**Exercise**
Please find the lines in the following records that hold "consulta", and copy them.

[Start of Attachment]

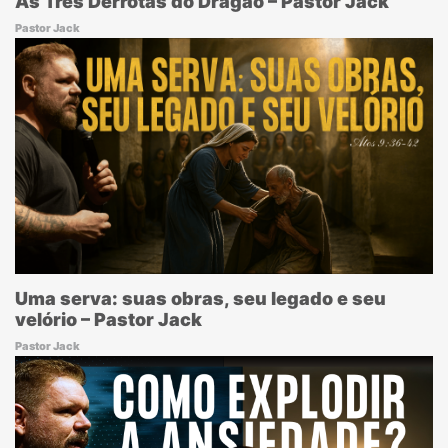
As Três Derrotas do Dragão – Pastor Jack
Pastor Jack
Uma serva: suas obras, seu legado e seu
velório – Pastor Jack
Pastor Jack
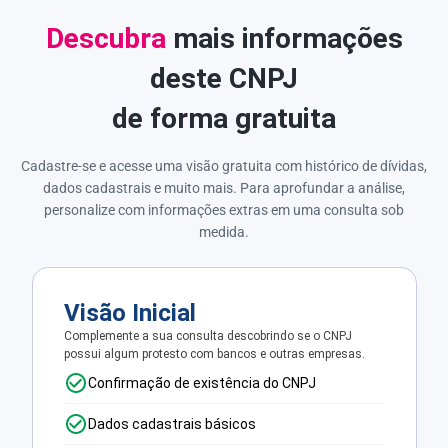
Descubra
mais informações
deste CNPJ
de forma gratuita
Cadastre-se e acesse uma visão gratuita com histórico de dívidas,
dados cadastrais e muito mais. Para aprofundar a análise,
personalize com informações extras em uma consulta sob
medida.
Visão Inicial
Complemente a sua consulta descobrindo se o CNPJ
possui algum protesto com bancos e outras empresas.
Confirmação de existência do CNPJ
Dados cadastrais básicos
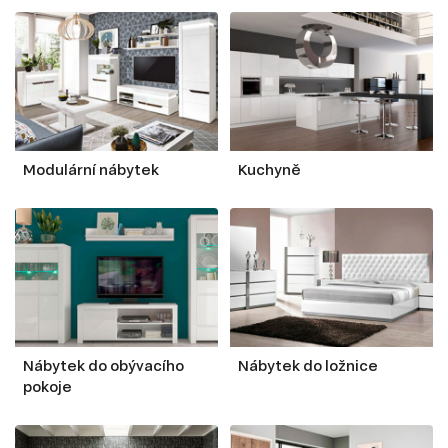
Modulární nábytek
Kuchyně
Nábytek do obývacího
Nábytek do ložnice
pokoje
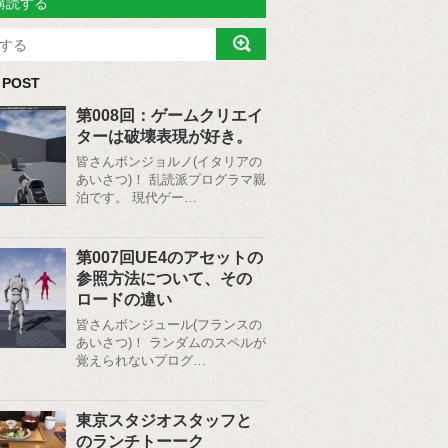
購読する
 POST
第008回：ゲームクリエイ
ターは破壊表現が好き。
皆さんボンジョルノ(イタリアの
あいさつ)！ 乱読派プログラマ親
泊です。 現代ゲー…
第007回UE4のアセットの
参照方法について、その
ロードの違い
皆さんボンジュール(フランスの
あいさつ)！ ランダムのスペルが
覚えられないプログ…
東京スタジオスタッフと
のランチトーーク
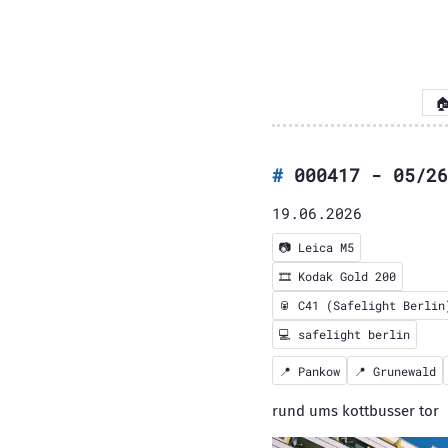

000417 - 05/26
19.06.2026
📷
Leica M5
🎞️
Kodak Gold 200
🥫 C41 (Safelight Berlin
💻 safelight berlin
📍
Pankow
📍
Grunewald
rund ums kottbusser tor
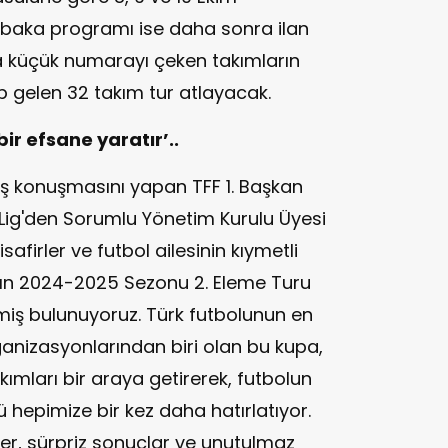
baka programı ise daha sonra ilan
a küçük numarayı çeken takımların
 gelen 32 takım tur atlayacak.
bir efsane yaratır’..
ış konuşmasını yapan TFF 1. Başkan
r Lig'den Sorumlu Yönetim Kurulu Üyesi
firler ve futbol ailesinin kıymetli
ı'nın 2024-2025 Sezonu 2. Eleme Turu
lmiş bulunuyoruz. Türk futbolunun en
ganizasyonlarından biri olan bu kupa,
kımları bir araya getirerek, futbolun
nü hepimize bir kez daha hatırlatıyor.
r, sürpriz sonuçlar ve unutulmaz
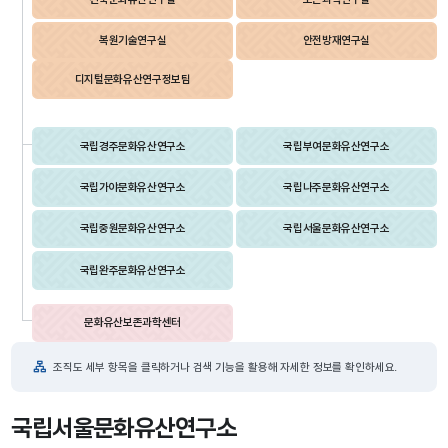
복원기술연구실
안전방재연구실
디지털문화유산연구정보팀
국립경주문화유산연구소
국립부여문화유산연구소
국립가야문화유산연구소
국립나주문화유산연구소
국립중원문화유산연구소
국립서울문화유산연구소
국립완주문화유산연구소
문화유산보존과학센터
조직도 세부 항목을 클릭하거나 검색 기능을 활용해 자세한 정보를 확인하세요.
국립서울문화유산연구소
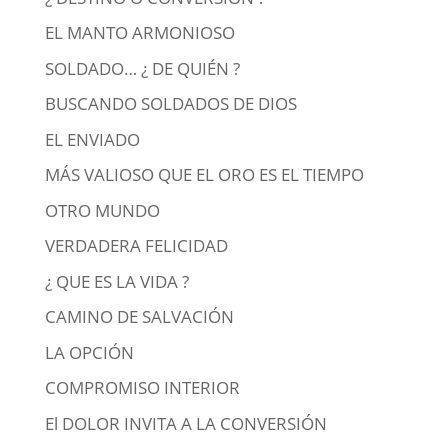
EL MANTO ARMONIOSO
SOLDADO… ¿ DE QUIÉN ?
BUSCANDO SOLDADOS DE DIOS
EL ENVIADO
MÁS VALIOSO QUE EL ORO ES EL TIEMPO
OTRO MUNDO
VERDADERA FELICIDAD
¿ QUE ES LA VIDA ?
CAMINO DE SALVACIÓN
LA OPCIÓN
COMPROMISO INTERIOR
El DOLOR INVITA A LA CONVERSIÓN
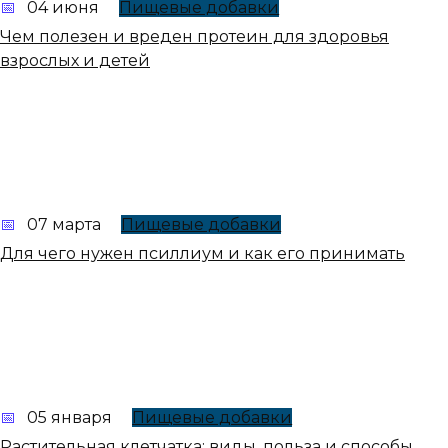
04 июня
Пищевые добавки
Чем полезен и вреден протеин для здоровья
взрослых и детей
07 марта
Пищевые добавки
Для чего нужен псиллиум и как его принимать
05 января
Пищевые добавки
Растительная клетчатка: виды, польза и способы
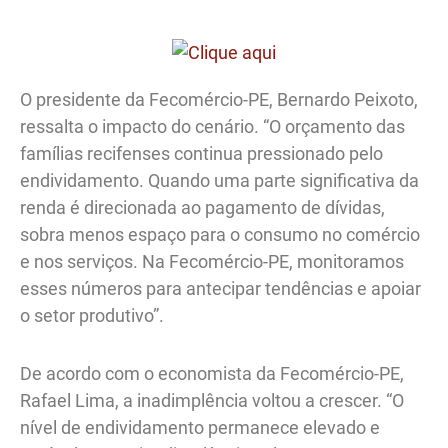
O presidente da Fecomércio-PE, Bernardo Peixoto,
ressalta o impacto do cenário. “O orçamento das
famílias recifenses continua pressionado pelo
endividamento. Quando uma parte significativa da
renda é direcionada ao pagamento de dívidas,
sobra menos espaço para o consumo no comércio
e nos serviços. Na Fecomércio-PE, monitoramos
esses números para antecipar tendências e apoiar
o setor produtivo”.
De acordo com o economista da Fecomércio-PE,
Rafael Lima, a inadimplência voltou a crescer. “O
nível de endividamento permanece elevado e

[End of Attachment]

**Exercise answer**
personalize com informações extras em uma consulta sob
Complemente a sua consulta descobrindo se o CNPJ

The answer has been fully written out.